Other Considerations
The DOE EIS issued last year appears to be incorrect in concluding that projected needs for U.S. medical and other, high atomic weight, isotopes can be met by other U.S. test reactors without interfering with other missions. In this connection, please consider the following:
- Most of the test holes at the two other U.S. test reactors would be totally occupied in providing one key isotope for the DOE-estimated needs for the space program.
- Projected terrestrial production needs of the same key isotope appear not to have been considered.
- The development and production of existing and new medical isotopes are almost certainly curtailed because of a lack of available production facilities.
- Economical production of isotopes in FFTF will allow multipurpose missions at other facilities.
Although beyond the scope of the American Nuclear Society review, it is well known that FFTF has the backup capability to make significant contributions to the national security program by the production of tritium.

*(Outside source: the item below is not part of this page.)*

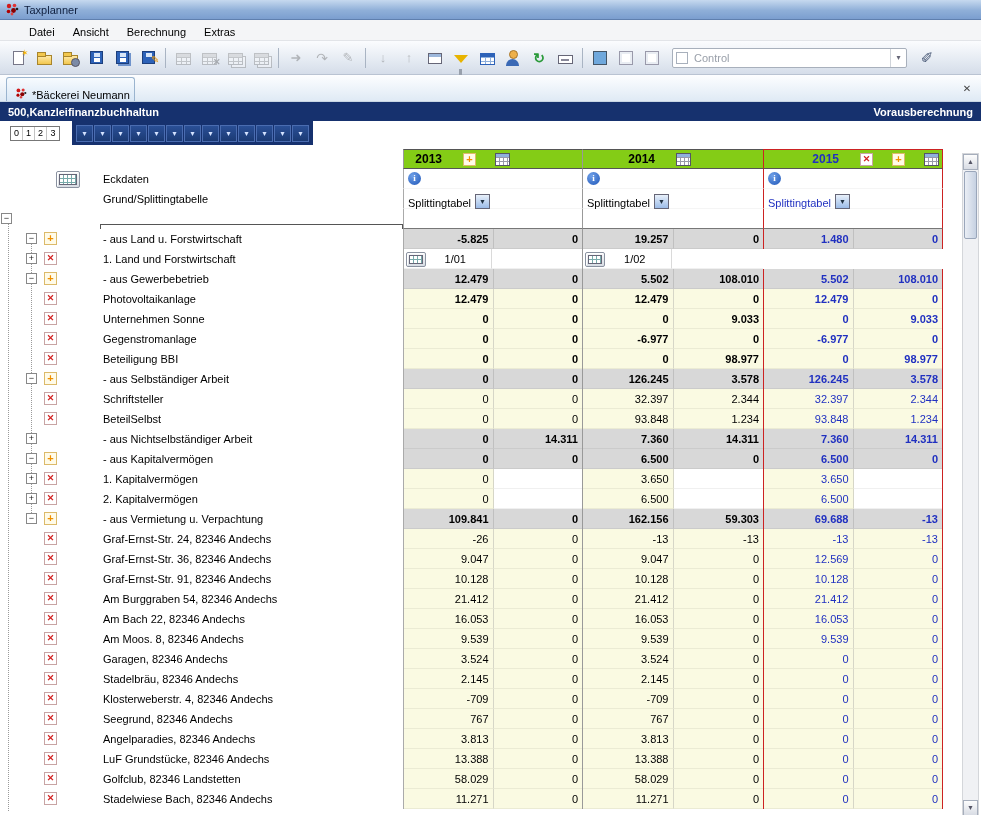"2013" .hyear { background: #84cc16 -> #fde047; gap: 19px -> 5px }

Preserving America's Nuclear Energy Options
The FFTF is important for preserving various nationally strategic nuclear energy options. For example,
- Without a facility such as FFTF, some concepts for new nuclear power generation cannot be brought to fruition.
- The closure of some older test reactor facilities and the aging and closure plans for others abroad have substantially increased the importance of FFTF.
- FFTF would provide the ability to develop technology and perform fuel testing to preserve options for recycling commercial reactor fuel after a few decades (and reduce the volume of high-level "waste"), and also support synergistic transmutation concepts.
To construct a facility in the future with the required research and development capabilities would cost well over $2 billion - many times the restart costs for FFTF.